In a $1.1-million National Institutes of Health's National Institute on Aging study that team members conducted during the last three years, they determined early Alzheimer's could be diagnosed with a high rate of accuracy evaluating electroencephalogram (EEG) signals. The study may lead to an earlier diagnosis, and therefore earlier treatment and improved quality of life, for people at the earliest stages of the disease.
According to the Alzheimer's Association, the condition affects more than 5 million Americans, approximately 1.5 percent of the population. That number is only expected to grow. (For information on Alzheimer's disease, visit http://www.alz.org/documents/FSADFacts.pdf)
Rowan University electrical and computer engineering associate professor Dr. Robi Polikar conducted the research with Dr. Christopher Clark, associate professor of neurology, associate director of the NIH-sponsored Alzheimer's Disease Center at Penn and director of the Penn Memory Center, and with Dr. John Kounios, a Drexel psychology professor.

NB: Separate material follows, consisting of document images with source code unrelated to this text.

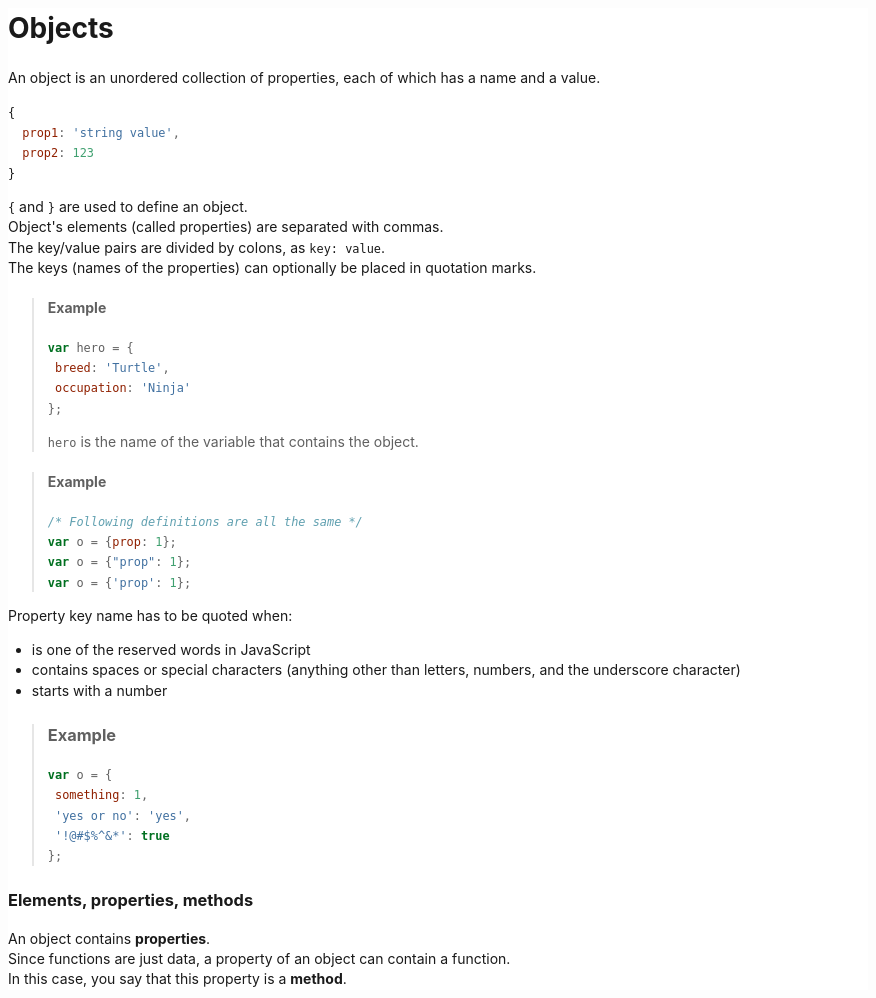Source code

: # Objects

An object is an unordered collection of properties, each of which has a name and a value.

```js
{
  prop1: 'string value',
  prop2: 123
}
```

`{` and `}` are used to define an object.  
Object's elements (called properties) are separated with commas.  
The key/value pairs are divided by colons, as `key: value`.  
The keys (names of the properties) can optionally be placed in quotation marks.  

> #### Example
>
>```js
>var hero = {
>  breed: 'Turtle',
>  occupation: 'Ninja'
>};
>```
>
>`hero` is the name of the variable that contains the object.


> #### Example 
>
>```js
>/* Following definitions are all the same */
>var o = {prop: 1};
>var o = {"prop": 1};
>var o = {'prop': 1};
>```

Property key name has to be quoted when:  

* is one of the reserved words in JavaScript
* contains spaces or special characters (anything other than letters, numbers, and the underscore character)
* starts with a number

> ### Example
> ```js
>var o = {
>  something: 1,
>  'yes or no': 'yes',
>  '!@#$%^&*': true
>};
>```

### Elements, properties, methods
An object contains **properties**.  
Since functions are just data, a property of an object can contain a function.  
In this case, you say that this property is a **method**.  
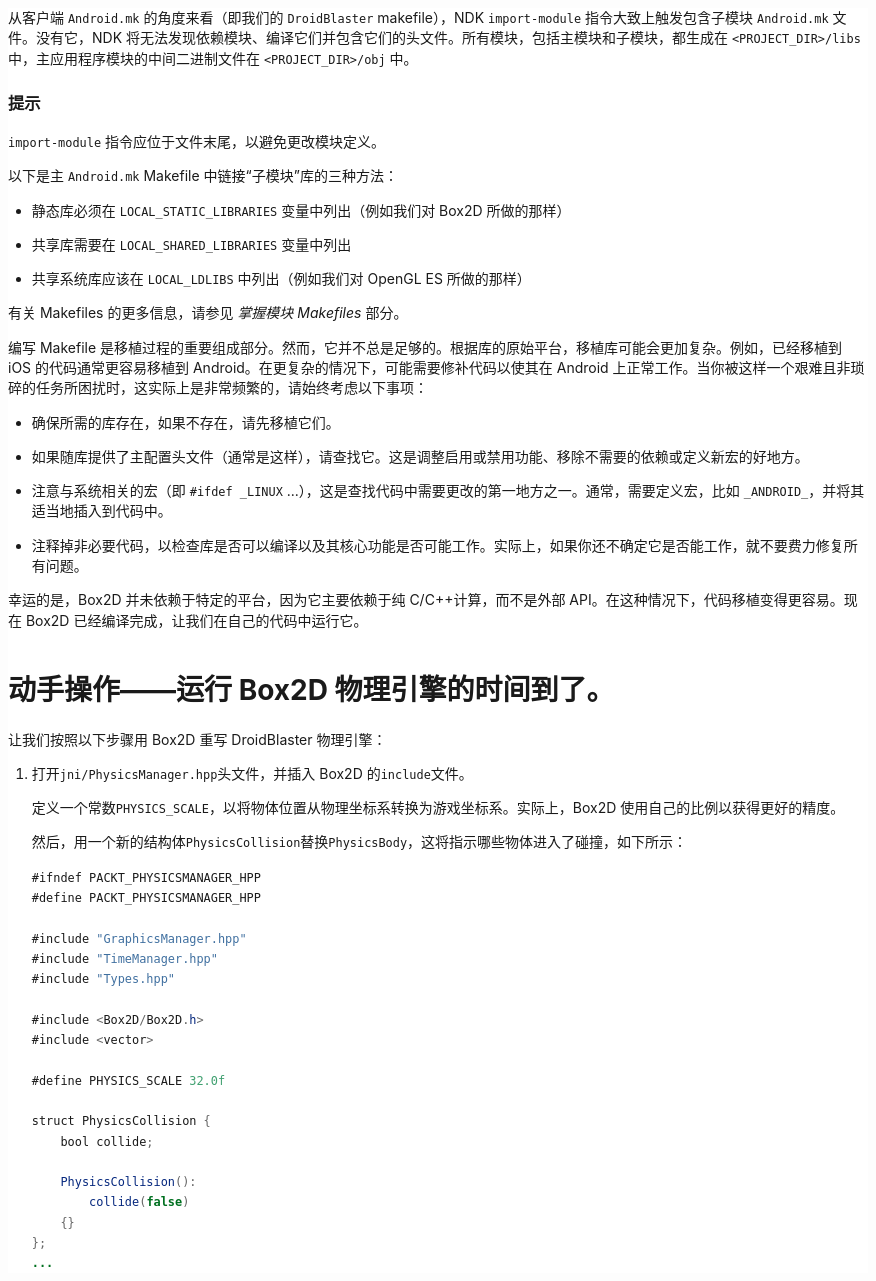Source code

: 从客户端 `Android.mk` 的角度来看（即我们的 `DroidBlaster` makefile），NDK `import-module` 指令大致上触发包含子模块 `Android.mk` 文件。没有它，NDK 将无法发现依赖模块、编译它们并包含它们的头文件。所有模块，包括主模块和子模块，都生成在 `<PROJECT_DIR>/libs` 中，主应用程序模块的中间二进制文件在 `<PROJECT_DIR>/obj` 中。

### 提示

`import-module` 指令应位于文件末尾，以避免更改模块定义。

以下是主 `Android.mk` Makefile 中链接“子模块”库的三种方法：

+   静态库必须在 `LOCAL_STATIC_LIBRARIES` 变量中列出（例如我们对 Box2D 所做的那样）

+   共享库需要在 `LOCAL_SHARED_LIBRARIES` 变量中列出

+   共享系统库应该在 `LOCAL_LDLIBS` 中列出（例如我们对 OpenGL ES 所做的那样）

有关 Makefiles 的更多信息，请参见 *掌握模块 Makefiles* 部分。

编写 Makefile 是移植过程的重要组成部分。然而，它并不总是足够的。根据库的原始平台，移植库可能会更加复杂。例如，已经移植到 iOS 的代码通常更容易移植到 Android。在更复杂的情况下，可能需要修补代码以使其在 Android 上正常工作。当你被这样一个艰难且非琐碎的任务所困扰时，这实际上是非常频繁的，请始终考虑以下事项：

+   确保所需的库存在，如果不存在，请先移植它们。

+   如果随库提供了主配置头文件（通常是这样），请查找它。这是调整启用或禁用功能、移除不需要的依赖或定义新宏的好地方。

+   注意与系统相关的宏（即 `#ifdef _LINUX` ...），这是查找代码中需要更改的第一地方之一。通常，需要定义宏，比如 `_ANDROID_`，并将其适当地插入到代码中。

+   注释掉非必要代码，以检查库是否可以编译以及其核心功能是否可能工作。实际上，如果你还不确定它是否能工作，就不要费力修复所有问题。

幸运的是，Box2D 并未依赖于特定的平台，因为它主要依赖于纯 C/C++计算，而不是外部 API。在这种情况下，代码移植变得更容易。现在 Box2D 已经编译完成，让我们在自己的代码中运行它。

# 动手操作——运行 Box2D 物理引擎的时间到了。

让我们按照以下步骤用 Box2D 重写 DroidBlaster 物理引擎：

1.  打开`jni/PhysicsManager.hpp`头文件，并插入 Box2D 的`include`文件。

    定义一个常数`PHYSICS_SCALE`，以将物体位置从物理坐标系转换为游戏坐标系。实际上，Box2D 使用自己的比例以获得更好的精度。

    然后，用一个新的结构体`PhysicsCollision`替换`PhysicsBody`，这将指示哪些物体进入了碰撞，如下所示：

    ```java
    #ifndef PACKT_PHYSICSMANAGER_HPP
    #define PACKT_PHYSICSMANAGER_HPP

    #include "GraphicsManager.hpp"
    #include "TimeManager.hpp"
    #include "Types.hpp"

    #include <Box2D/Box2D.h>
    #include <vector>

    #define PHYSICS_SCALE 32.0f

    struct PhysicsCollision {
        bool collide;

        PhysicsCollision():
            collide(false)
        {}
    };
    ...
    ```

"Individuals in the earliest stage of Alzheimer's disease are often not aware of their progressing memory loss, and family members often believe the changes are simply due to aging," Clark said. "Even the patient's personal physician may be reluctant to initiate an evaluation until a considerable degree of brain failure has occurred. The advantage of using a modified EEG to detect these early changes is that it is non-invasive, simple to do, can be repeated when necessary and can be done in a physician's office. This makes it an ideal method to screen elderly individuals for the earliest indication of this common scourge of late life."
The researchers employed signal processing and automated neural network analysis of event related potentials (ERPs) of the EEG signals, monitoring how the patients' brains reacted to a series of auditory stimuli.
Clark's team conducted neuropsychological tests, including memory tests, of research subjects and evaluated their scores to decide whether they were suited for the study.
Kounios and his team acquired the EEG data from the participants. They used a specific protocol, called the ,oddball paradigm with novel sounds," to collect the EEG signals, during which patients hear a series of low- and high-frequency tones as well as some novel sounds. Patients were asked to respond by pressing a button every time they heard the high frequency tone, also known as the 'oddball' tone, which generates ERPs in the EEG. Generally, in the ERP of a person without Alzheimer's, that response registers a peak, the P300, about 300 milliseconds after the 'oddball' tone. People with dementia, particularly Alzheimer's, may exhibit that peak much later than 300 milliseconds, show a much weaker peak or have no peak at all, according to Polikar. Kounios said the P300 signal is generated by areas of the brain that seem to be attacked at an early phase of Alzheimer's disease, but the results are not always conclusive.
Polikar and his students analyzed the data using sophisticated signal processing, pattern recognition and artificial intelligence techniques to explore the hypothesis that the entire ERP signal, not just the P300 indicator, reveals markers that previously have not been associated with Alzheimer's disease.